Rain holds a lot of symbolic significance in “King Lear.”  The theme of rain is essential because it represents both the chaos surrounding Lear and the clarity that comes after the rain has finished. Firstly, it is essential to note the storm throughout the middle of the play. Right before the storm happens, Lear realizes the betrayal of Goneril and Regan. While he and his party, including Poor Tom, attempt to seek shelter from the storm, Lear’s sanity snaps, and he disappears into the stormy night. Gloucester is then captured and blinded, and the character of the fool dies. All of this happens after the storm emerges, which leads the reader to conclude that the storm represents the physical manifestation of the chaos surrounding Lear and the madness taking hold inside his mind. 
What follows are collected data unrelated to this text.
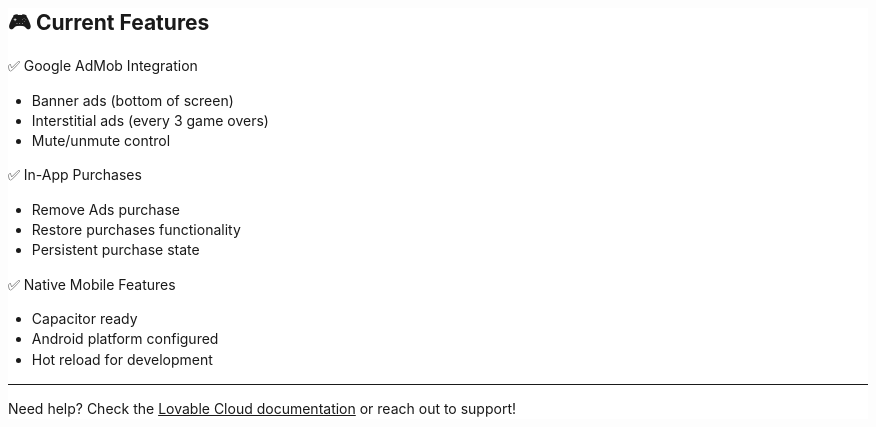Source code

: ## 🎮 Current Features

✅ Google AdMob Integration
- Banner ads (bottom of screen)
- Interstitial ads (every 3 game overs)
- Mute/unmute control

✅ In-App Purchases
- Remove Ads purchase
- Restore purchases functionality
- Persistent purchase state

✅ Native Mobile Features
- Capacitor ready
- Android platform configured
- Hot reload for development

---

Need help? Check the [Lovable Cloud documentation](https://docs.lovable.dev/features/cloud) or reach out to support!
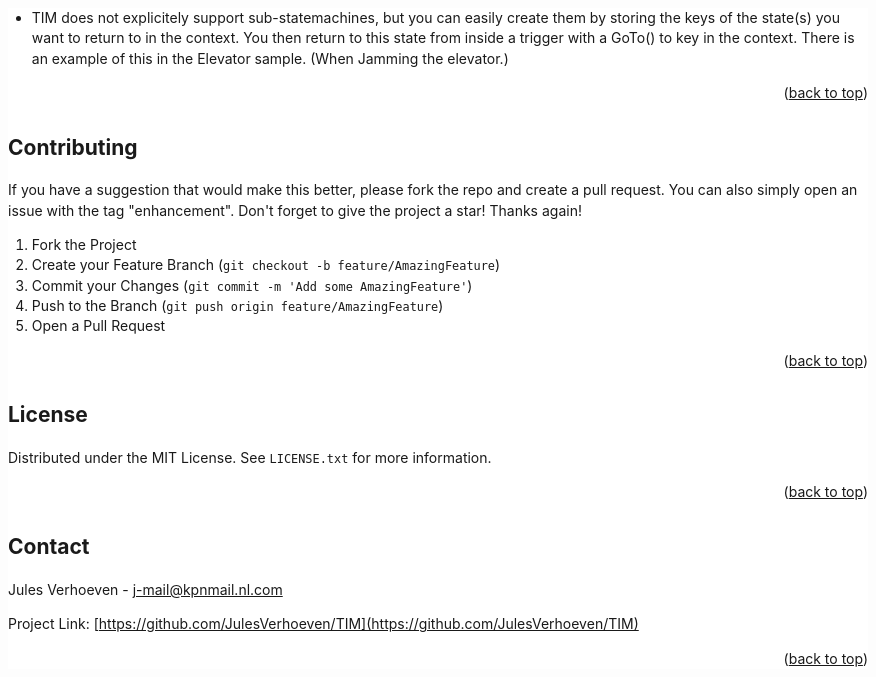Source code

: * TIM does not explicitely support sub-statemachines, but you can easily create them by storing the keys of the state(s) you want to return to in the context.
  You then return to this state from inside a trigger with a GoTo() to key in the context. 
  There is an example of this in the Elevator sample. (When Jamming the elevator.)


<p align="right">(<a href="#readme-top">back to top</a>)</p>







## Contributing

If you have a suggestion that would make this better, please fork the repo and create a pull request. You can also simply open an issue with the tag "enhancement".
Don't forget to give the project a star! Thanks again!

1. Fork the Project
2. Create your Feature Branch (`git checkout -b feature/AmazingFeature`)
3. Commit your Changes (`git commit -m 'Add some AmazingFeature'`)
4. Push to the Branch (`git push origin feature/AmazingFeature`)
5. Open a Pull Request

<p align="right">(<a href="#readme-top">back to top</a>)</p>




## License

Distributed under the MIT License. See `LICENSE.txt` for more information.

<p align="right">(<a href="#readme-top">back to top</a>)</p>




## Contact

Jules Verhoeven - j-mail@kpnmail.nl.com

Project Link: [https://github.com/JulesVerhoeven/TIM](https://github.com/JulesVerhoeven/TIM)

<p align="right">(<a href="#readme-top">back to top</a>)</p>








[contributors-shield]: https://img.shields.io/github/contributors/JulesVerhoeven/TIM.svg?style=for-the-badge
[contributors-url]: https://github.com/JulesVerhoeven/TIM/graphs/contributors
[forks-shield]: https://img.shields.io/github/forks/JulesVerhoeven/TIM.svg?style=for-the-badge
[forks-url]: https://github.com/JulesVerhoeven/TIM/network/members
[stars-shield]: https://img.shields.io/github/stars/JulesVerhoeven/TIM.svg?style=for-the-badge
[stars-url]: https://github.com/JulesVerhoeven/TIM/stargazers
[issues-shield]: https://img.shields.io/github/issues/JulesVerhoeven/TIM.svg?style=for-the-badge
[issues-url]: https://github.com/JulesVerhoeven/TIM/issues
[license-shield]: https://img.shields.io/github/license/JulesVerhoeven/TIM.svg?style=for-the-badge
[license-url]: https://github.com/JulesVerhoeven/TIM/blob/master/LICENSE.txt

[Next.js]: https://img.shields.io/badge/VisualStudio-000000?style=for-the-badge&logo=nextdotjs&logoColor=white
[Next-url]: https://visualstudio.microsoft.com/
His life is falling apart, and many drastic plot details occur during the storm. The storm is a metaphor for how tumultuous and unpredictable the world in which these characters live has become. The weather reflects how no character can escape the trajectory of the play, specifically how Lear cannot escape from his mind and madness. 
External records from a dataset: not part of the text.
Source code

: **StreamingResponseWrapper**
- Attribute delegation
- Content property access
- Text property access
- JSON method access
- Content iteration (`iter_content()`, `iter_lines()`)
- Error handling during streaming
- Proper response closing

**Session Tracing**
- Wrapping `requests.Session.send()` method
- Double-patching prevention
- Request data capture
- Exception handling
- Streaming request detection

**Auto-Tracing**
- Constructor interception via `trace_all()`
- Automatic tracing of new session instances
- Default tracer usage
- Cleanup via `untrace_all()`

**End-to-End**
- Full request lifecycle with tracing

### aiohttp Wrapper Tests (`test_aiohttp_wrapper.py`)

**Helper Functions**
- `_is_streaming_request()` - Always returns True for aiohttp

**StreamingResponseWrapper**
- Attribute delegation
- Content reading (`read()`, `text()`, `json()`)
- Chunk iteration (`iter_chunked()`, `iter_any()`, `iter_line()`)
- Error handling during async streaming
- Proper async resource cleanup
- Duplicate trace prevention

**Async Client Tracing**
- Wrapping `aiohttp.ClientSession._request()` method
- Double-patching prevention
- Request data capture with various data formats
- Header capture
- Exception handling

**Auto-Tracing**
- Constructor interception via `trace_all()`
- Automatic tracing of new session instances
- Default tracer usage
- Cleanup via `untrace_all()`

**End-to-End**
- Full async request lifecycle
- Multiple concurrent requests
After the storm ends, clarity begins to form for each character. Edgar begins to understand why he was cast out of his home and can reconcile with these events. Gloucester is physically blinded, forcing him to rely on his other senses to help him see clearly, and Lear reunites with Cordelia. Additionally, the manipulation and deceit spun by the characters of Edmund, Goneril, and Regan throughout the play wash away, and their plans begin to unravel. The reader is left to wonder if the play ever could have reached its conclusion without the chaos that came before. The resolution's clarity depends on the deceit and chaos of all the earlier scenes in the play. Chaos and clarity are both different sides to the same coin, and, as it is with rain, clear skies are often a result of a massive and unpredictable storm. The play forces the reader to confront the reality that, often, you may only arrive at clarity when you have ventured through a period of madness.